Rock of Ages, cleft for me, let me hide my   
self in Thee. They came, once in time,
in simple loyalty to their dead, and returned   
to the world. The fields and the work   
remained to be returned to. Now the entrance
of one of the old ones into the Rock
too often means a lifework perished from the land   
without inheritor, and the field goes wild   
and the house sits and stares. Or it passes   
at cash value into the hands of strangers.   
Now the old dead wait in the open coffin   
for the blood kin to gather, come home
for one last time, to hear old men
whose tongues bear an essential topography   
speak memories doomed to die.
But our memory of ourselves, hard earned,   
is one of the land’s seeds, as a seed
is the memory of the life of its kind in its place,   
to pass on into life the knowledge
of what has died. What we owe the future   
is not a new start, for we can only begin   
with what has happened. We owe the future   
the past, the long knowledge
that is the potency of time to come.
That makes of a man’s grave a rich furrow.
The community of knowing in common is the seed   
of our life in this place. There is not only   
no better possibility, there is no
other, except for chaos and darkness,   
the terrible ground of the only possible
new start. And so as the old die and the young   
depart, where shall a man go who keeps   
the memories of the dead, except home   
again, as one would go back after a burial,   
faithful to the fields, lest the dead die   
a second and more final death.

6 comments:

Molly Sabourin said...

Beth, that picture is just awesome. And the poem as well is phenomenal. I've always admired your dedication to keeping your family's past a part of your present. I really enjoyed reading your memories of your grandfather.

Michelle said...

I echo what Molly said. I have vague recollections of my grandfather too - he died when I was six. Recently I have found myself studying any picture I find of him, as if I study it long enough I will remember him better.

Thanks for sharing,
Michelle

Michelle said...
This comment has been removed by the author.
Kris Livovich said...

Those old pictures are so neat, even when you don't know any of the people in it. The fans are very cool.
Wendell Berry is always, always good.
So glad we could see you this past weekend.

elizabeth said...

beautiful.

My 102 Oma was recently moved to the nursing wing and I realy do wonder if I will ever see her agian; just this week her whole floor was quarenteened because of illness.
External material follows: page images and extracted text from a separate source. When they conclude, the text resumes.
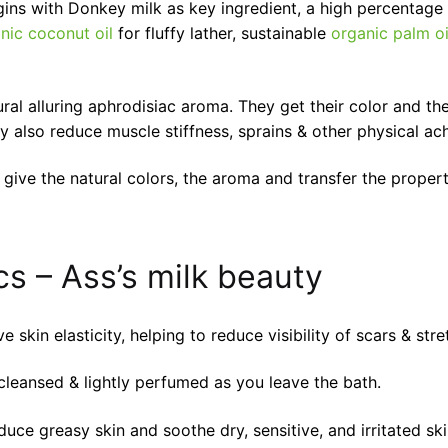
ins with Donkey milk as key ingredient, a high percentage 
nic coconut oil
for fluffy lather, sustainable
organic palm oi
ral alluring aphrodisiac aroma. They get their color and th
y also reduce muscle stiffness, sprains & other physical ac
 give the natural colors, the aroma and transfer the properti
s – Ass’s milk beauty
 skin elasticity, helping to reduce visibility of scars & str
cleansed & lightly perfumed as you leave the bath.
uce greasy skin and soothe dry, sensitive, and irritated ski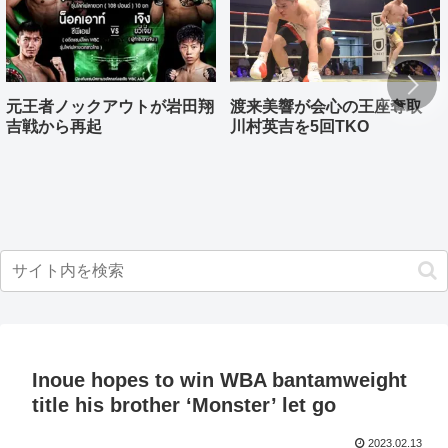
元王者ノックアウトが岩田翔
渡来美響が会心の王座奪取
吉戦から再起
川村英吉を5回TKO
Inoue hopes to win WBA bantamweight
title his brother ‘Monster’ let go
2023.02.13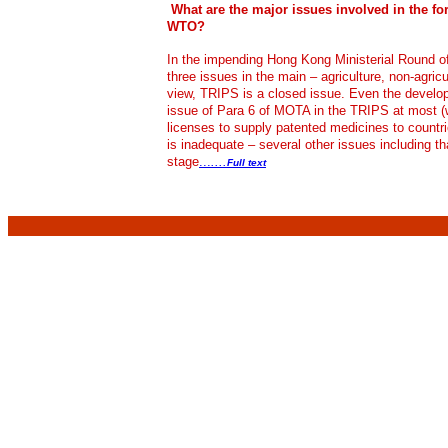
What are the major issues involved in the f
WTO?
In the impending Hong Kong Ministerial Round of
three issues in the main – agriculture, non-agri
view, TRIPS is a closed issue. Even the develop
issue of Para 6 of MOTA in the TRIPS at most (
licenses to supply patented medicines to countr
is inadequate – several other issues including t
stage
...
....
Full text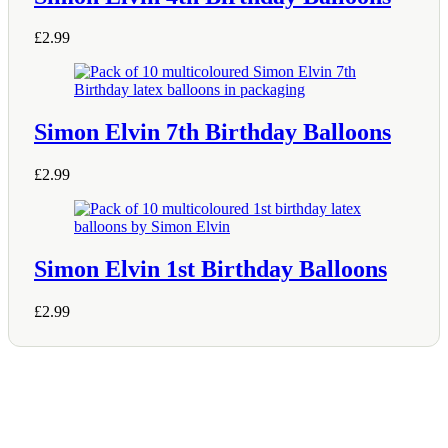
£
2.99
Simon Elvin 7th Birthday Balloons
£
2.99
Simon Elvin 1st Birthday Balloons
£
2.99
Shop Information
36–38 High Street
Holbeach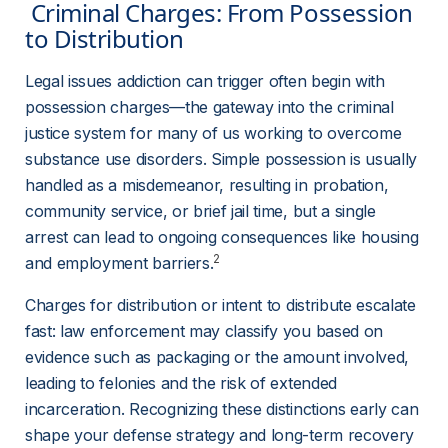
 Criminal Charges: From Possession 
to Distribution 
Legal issues addiction can trigger often begin with 
possession charges—the gateway into the criminal 
justice system for many of us working to overcome 
substance use disorders. Simple possession is usually 
handled as a misdemeanor, resulting in probation, 
community service, or brief jail time, but a single 
arrest can lead to ongoing consequences like housing 
2
and employment barriers.
Charges for distribution or intent to distribute escalate 
fast: law enforcement may classify you based on 
evidence such as packaging or the amount involved, 
leading to felonies and the risk of extended 
incarceration. Recognizing these distinctions early can 
shape your defense strategy and long-term recovery 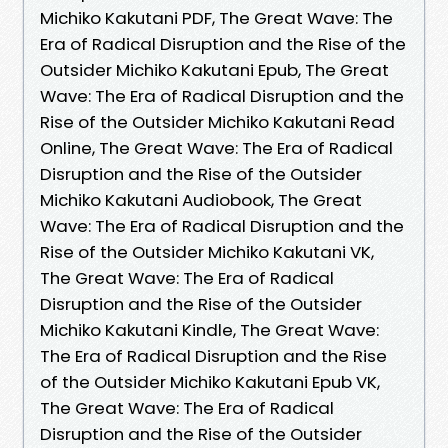
Michiko Kakutani PDF, The Great Wave: The
Era of Radical Disruption and the Rise of the
Outsider Michiko Kakutani Epub, The Great
Wave: The Era of Radical Disruption and the
Rise of the Outsider Michiko Kakutani Read
Online, The Great Wave: The Era of Radical
Disruption and the Rise of the Outsider
Michiko Kakutani Audiobook, The Great
Wave: The Era of Radical Disruption and the
Rise of the Outsider Michiko Kakutani VK,
The Great Wave: The Era of Radical
Disruption and the Rise of the Outsider
Michiko Kakutani Kindle, The Great Wave:
The Era of Radical Disruption and the Rise
of the Outsider Michiko Kakutani Epub VK,
The Great Wave: The Era of Radical
Disruption and the Rise of the Outsider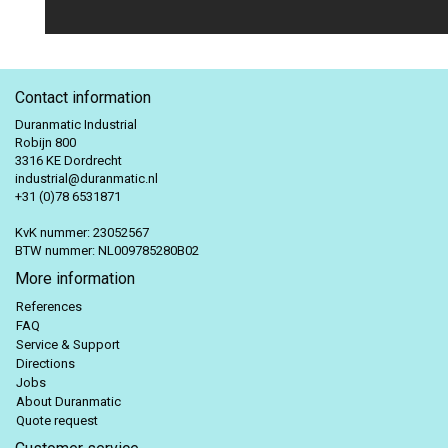
Contact information
Duranmatic Industrial
Robijn 800
3316 KE Dordrecht
industrial@duranmatic.nl
+31 (0)78 6531871
KvK nummer: 23052567
BTW nummer: NL009785280B02
More information
References
FAQ
Service & Support
Directions
Jobs
About Duranmatic
Quote request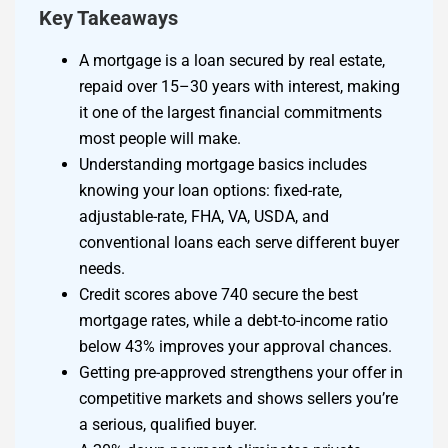
Key Takeaways
A mortgage is a loan secured by real estate,
repaid over 15–30 years with interest, making
it one of the largest financial commitments
most people will make.
Understanding mortgage basics includes
knowing your loan options: fixed-rate,
adjustable-rate, FHA, VA, USDA, and
conventional loans each serve different buyer
needs.
Credit scores above 740 secure the best
mortgage rates, while a debt-to-income ratio
below 43% improves your approval chances.
Getting pre-approved strengthens your offer in
competitive markets and shows sellers you’re
a serious, qualified buyer.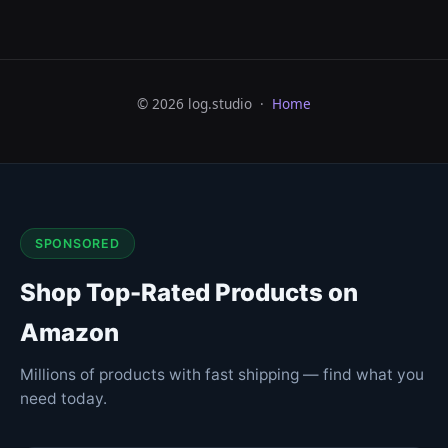
© 2026 log.studio ·
Home
SPONSORED
Shop Top-Rated Products on
Amazon
Millions of products with fast shipping — find what you
need today.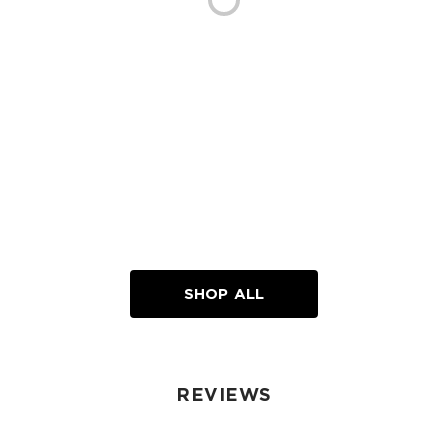
SHOP ALL
REVIEWS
I have a picture of her and me when she turned 100 and she could easily be taken for 80...

Julia said...

This is beautiful, Beth. The older I get, the more aware I am of the "village" of people who live inside of me, for better or for worse, and how their legacy is an inescapable part of my task in this life--also for better or for worse. Like Wendell Berry says, the alternative to denying our connection with others is darkness and chaos-- not really an alternative at all. But your grandfather sounds so neat. I love that he made things by hand out of scrap materials. I love that the back of the photo said: "A nice picture."